The contribution of the government will be used to initiate a research program that concentrates on (1) rapidly improving the efficiency of healthcare, so today's patients can benefit of the results and (2) fundamental research into the origins of the dementia to improve diagnostics and find ways to prevent or cure dementia . The second objective will receive two thirds of the research budget and aims to improve the situation of tomorrow’s patients.
The Deltaplan Dementia is a public-private partnership; a number of private partners have shown interest to support the financing of research projects and also the other two pillars of the plan. One of these is a registry that will monitor diagnosis and received care of Dutch patients, thereby contributing to a high national standard of care. The other pillar is an online portal that will help patients, cares and professionals to receive or provide the best possible care.
Alzheimer Nederland, one of the Deltaplan initiators, is delighted with the contribution of the government. Maria van der Hoeven, Chairman of the Supervisory Board of Alzheimer Nederland, said: "The financial contribution of the Ministry of Health, Welfare and Sport in a time of budget cuts is a strong signal that dementia is recognised as a major social issue. Moreover, the financial support of dementia research is testament to the proactive and long-term vision of the ministry. This problem requires a joint effort of government, private sector and the public to find solutions. The impact of the explosive growth of dementia cases in the future would otherwise be unmanageable and unaffordable for Dutch society. A dam is needed to turn the tide - while we still can."

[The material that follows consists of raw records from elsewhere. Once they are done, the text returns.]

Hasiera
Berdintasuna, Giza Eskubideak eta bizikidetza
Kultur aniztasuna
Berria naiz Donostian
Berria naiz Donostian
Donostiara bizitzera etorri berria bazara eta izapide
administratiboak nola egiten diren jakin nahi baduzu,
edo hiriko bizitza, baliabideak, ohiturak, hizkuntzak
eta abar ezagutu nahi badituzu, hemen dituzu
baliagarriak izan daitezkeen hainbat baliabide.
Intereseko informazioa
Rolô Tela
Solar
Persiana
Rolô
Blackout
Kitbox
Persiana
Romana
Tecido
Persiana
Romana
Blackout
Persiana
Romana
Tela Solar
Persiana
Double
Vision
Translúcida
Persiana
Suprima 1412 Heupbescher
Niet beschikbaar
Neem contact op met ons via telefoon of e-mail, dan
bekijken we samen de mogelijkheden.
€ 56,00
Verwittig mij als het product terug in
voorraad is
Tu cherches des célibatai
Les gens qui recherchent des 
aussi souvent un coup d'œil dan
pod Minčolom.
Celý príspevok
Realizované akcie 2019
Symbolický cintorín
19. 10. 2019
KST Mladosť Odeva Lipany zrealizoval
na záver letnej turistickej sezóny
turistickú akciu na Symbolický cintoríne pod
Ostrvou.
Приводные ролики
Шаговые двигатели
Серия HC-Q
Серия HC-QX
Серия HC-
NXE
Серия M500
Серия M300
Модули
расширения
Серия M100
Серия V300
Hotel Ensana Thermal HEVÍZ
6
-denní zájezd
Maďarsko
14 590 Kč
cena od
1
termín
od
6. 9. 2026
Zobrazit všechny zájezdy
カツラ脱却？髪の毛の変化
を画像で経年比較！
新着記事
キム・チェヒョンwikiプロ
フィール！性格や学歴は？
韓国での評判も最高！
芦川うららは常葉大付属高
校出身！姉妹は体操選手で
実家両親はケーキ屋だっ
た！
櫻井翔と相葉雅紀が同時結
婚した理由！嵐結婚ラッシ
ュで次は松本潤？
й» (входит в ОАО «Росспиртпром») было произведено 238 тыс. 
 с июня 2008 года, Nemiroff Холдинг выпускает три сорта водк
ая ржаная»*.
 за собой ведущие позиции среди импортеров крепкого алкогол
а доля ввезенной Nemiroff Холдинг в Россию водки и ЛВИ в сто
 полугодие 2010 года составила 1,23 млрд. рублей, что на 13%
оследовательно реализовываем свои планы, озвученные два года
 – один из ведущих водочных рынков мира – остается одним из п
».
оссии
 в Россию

Alzheimer Nederland will support the Deltaplan Dementia with EUR 12.5 million over the next four years. Director Gea Broekema-Prochazka said: "With the contributions of the Ministry of Health, Welfare and Sport and Alzheimer Nederland, the first 50% of the research money for the first four years of the Deltaplan is already secured. This is an important first step to fulfil our ambition. It is important that more private partners and private donors give their support to the Deltaplan Dementia".